How to complete this task: Please repeat, from the entries that follow, the lines from the one containing "2026/08/27(木)" through the one containing "Cumpliendo los pasos" exactly, adding nothing.
-.-.-
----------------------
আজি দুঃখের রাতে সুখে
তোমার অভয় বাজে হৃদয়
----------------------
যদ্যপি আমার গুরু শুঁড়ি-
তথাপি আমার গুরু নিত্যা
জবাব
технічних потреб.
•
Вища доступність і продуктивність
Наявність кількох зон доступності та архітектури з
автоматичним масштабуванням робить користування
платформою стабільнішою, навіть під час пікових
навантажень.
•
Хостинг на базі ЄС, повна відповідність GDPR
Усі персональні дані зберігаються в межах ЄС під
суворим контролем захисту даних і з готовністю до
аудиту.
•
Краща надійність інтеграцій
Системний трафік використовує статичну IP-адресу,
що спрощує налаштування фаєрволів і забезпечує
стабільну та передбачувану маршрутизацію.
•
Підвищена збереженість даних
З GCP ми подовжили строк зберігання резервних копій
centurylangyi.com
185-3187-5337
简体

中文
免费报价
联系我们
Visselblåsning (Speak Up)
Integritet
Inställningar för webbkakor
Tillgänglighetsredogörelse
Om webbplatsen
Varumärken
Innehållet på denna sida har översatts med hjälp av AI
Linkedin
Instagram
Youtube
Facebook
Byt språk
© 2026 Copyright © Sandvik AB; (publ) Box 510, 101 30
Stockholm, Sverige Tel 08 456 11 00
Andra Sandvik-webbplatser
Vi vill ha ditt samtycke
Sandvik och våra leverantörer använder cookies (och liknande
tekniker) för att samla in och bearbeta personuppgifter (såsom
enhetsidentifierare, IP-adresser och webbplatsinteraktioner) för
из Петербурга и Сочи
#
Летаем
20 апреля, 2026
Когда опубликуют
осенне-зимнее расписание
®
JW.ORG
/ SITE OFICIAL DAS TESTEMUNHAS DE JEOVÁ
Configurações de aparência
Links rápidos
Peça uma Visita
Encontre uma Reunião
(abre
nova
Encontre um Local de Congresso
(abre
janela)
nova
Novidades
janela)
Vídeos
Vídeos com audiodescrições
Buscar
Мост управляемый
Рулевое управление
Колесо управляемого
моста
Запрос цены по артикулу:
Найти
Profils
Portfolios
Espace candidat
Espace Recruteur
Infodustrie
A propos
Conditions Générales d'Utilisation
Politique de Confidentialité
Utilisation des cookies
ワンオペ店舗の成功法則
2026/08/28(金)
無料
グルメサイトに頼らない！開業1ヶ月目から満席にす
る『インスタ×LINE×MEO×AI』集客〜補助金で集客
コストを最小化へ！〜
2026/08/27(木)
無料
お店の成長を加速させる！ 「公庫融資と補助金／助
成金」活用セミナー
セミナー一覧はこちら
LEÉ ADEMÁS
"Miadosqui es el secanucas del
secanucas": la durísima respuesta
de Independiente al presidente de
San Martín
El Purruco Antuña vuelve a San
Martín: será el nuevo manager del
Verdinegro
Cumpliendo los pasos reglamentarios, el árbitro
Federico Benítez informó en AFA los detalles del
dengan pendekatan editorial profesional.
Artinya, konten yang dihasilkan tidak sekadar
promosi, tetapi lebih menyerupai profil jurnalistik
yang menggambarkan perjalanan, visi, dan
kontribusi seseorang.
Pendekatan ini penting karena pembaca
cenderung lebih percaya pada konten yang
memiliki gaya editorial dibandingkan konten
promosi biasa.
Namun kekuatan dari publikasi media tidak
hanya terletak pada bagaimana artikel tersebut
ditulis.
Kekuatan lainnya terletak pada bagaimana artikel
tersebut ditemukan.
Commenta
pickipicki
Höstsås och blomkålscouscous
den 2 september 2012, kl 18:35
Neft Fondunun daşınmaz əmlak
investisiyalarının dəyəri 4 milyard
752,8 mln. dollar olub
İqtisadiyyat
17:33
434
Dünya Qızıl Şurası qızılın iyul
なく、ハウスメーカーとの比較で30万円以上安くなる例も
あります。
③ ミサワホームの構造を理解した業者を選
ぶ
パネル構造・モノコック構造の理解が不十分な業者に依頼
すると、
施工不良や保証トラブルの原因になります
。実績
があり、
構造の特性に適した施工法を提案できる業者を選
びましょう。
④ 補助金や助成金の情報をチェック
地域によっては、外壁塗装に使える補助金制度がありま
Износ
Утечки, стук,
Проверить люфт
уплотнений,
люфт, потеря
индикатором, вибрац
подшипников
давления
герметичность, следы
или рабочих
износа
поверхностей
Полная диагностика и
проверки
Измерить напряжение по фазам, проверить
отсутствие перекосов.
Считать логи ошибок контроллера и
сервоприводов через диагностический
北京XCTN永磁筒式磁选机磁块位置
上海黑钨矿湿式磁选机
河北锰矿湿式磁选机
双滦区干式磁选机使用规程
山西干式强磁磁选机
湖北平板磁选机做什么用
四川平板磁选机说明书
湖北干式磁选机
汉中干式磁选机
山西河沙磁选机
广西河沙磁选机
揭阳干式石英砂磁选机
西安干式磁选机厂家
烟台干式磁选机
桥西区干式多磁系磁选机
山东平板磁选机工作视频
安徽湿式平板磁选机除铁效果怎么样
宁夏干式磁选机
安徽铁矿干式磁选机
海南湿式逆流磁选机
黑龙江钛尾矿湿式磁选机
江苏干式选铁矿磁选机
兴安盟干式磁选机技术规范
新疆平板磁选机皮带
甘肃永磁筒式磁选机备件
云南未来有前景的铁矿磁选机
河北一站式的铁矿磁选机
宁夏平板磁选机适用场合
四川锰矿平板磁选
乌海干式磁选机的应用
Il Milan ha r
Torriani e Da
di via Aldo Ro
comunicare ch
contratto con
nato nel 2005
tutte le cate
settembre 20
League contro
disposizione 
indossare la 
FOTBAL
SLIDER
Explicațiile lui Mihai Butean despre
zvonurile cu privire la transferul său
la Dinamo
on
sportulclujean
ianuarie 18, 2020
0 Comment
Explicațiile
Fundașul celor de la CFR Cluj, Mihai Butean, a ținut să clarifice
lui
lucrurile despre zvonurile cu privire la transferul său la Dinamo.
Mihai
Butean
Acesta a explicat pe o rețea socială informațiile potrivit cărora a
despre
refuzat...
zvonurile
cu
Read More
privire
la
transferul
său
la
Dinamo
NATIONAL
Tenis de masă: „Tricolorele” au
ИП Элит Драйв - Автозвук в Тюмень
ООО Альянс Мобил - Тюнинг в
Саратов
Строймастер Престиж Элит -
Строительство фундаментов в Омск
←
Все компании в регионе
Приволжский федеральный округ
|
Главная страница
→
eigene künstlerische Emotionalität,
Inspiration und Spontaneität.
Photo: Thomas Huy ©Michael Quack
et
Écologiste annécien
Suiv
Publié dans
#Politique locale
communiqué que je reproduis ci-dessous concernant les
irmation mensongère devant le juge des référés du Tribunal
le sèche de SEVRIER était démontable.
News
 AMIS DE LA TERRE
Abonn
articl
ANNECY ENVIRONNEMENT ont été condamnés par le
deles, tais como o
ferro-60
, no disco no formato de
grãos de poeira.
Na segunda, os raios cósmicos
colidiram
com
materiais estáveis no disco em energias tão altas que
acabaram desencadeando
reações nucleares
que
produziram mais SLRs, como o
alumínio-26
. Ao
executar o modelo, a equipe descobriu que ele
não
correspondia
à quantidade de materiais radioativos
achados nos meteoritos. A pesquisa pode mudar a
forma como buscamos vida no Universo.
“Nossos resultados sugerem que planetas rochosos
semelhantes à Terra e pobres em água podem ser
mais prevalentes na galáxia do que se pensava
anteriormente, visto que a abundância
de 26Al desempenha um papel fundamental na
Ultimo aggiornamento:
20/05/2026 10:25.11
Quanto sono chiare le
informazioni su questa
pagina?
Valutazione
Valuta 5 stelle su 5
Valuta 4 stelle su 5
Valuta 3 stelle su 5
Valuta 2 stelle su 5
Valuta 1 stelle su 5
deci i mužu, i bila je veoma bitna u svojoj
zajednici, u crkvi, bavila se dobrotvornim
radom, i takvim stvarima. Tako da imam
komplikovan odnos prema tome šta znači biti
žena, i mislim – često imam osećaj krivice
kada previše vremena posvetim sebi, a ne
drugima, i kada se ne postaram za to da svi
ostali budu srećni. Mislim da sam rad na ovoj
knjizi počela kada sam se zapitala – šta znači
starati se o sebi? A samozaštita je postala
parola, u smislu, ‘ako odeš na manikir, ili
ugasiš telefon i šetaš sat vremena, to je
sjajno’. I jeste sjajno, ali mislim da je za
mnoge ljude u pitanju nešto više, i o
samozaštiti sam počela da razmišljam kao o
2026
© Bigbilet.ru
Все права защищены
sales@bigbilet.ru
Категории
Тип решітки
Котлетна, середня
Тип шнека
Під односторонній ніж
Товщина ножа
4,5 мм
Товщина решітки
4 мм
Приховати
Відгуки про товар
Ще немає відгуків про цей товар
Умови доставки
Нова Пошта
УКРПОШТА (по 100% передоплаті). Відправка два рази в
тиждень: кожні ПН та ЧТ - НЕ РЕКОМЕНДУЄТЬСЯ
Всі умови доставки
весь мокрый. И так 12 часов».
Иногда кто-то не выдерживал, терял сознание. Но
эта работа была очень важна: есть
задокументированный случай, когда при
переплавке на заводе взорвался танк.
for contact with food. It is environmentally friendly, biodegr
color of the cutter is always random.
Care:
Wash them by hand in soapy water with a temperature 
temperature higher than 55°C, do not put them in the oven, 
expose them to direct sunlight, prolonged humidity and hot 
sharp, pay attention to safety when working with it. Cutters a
-.-.-
Completed exercise:
2026/08/27(木)
無料
お店の成長を加速させる！ 「公庫融資と補助金／助
成金」活用セミナー
セミナー一覧はこちら
LEÉ ADEMÁS
"Miadosqui es el secanucas del
secanucas": la durísima respuesta
de Independiente al presidente de
San Martín
El Purruco Antuña vuelve a San
Martín: será el nuevo manager del
Verdinegro
Cumpliendo los pasos reglamentarios, el árbitro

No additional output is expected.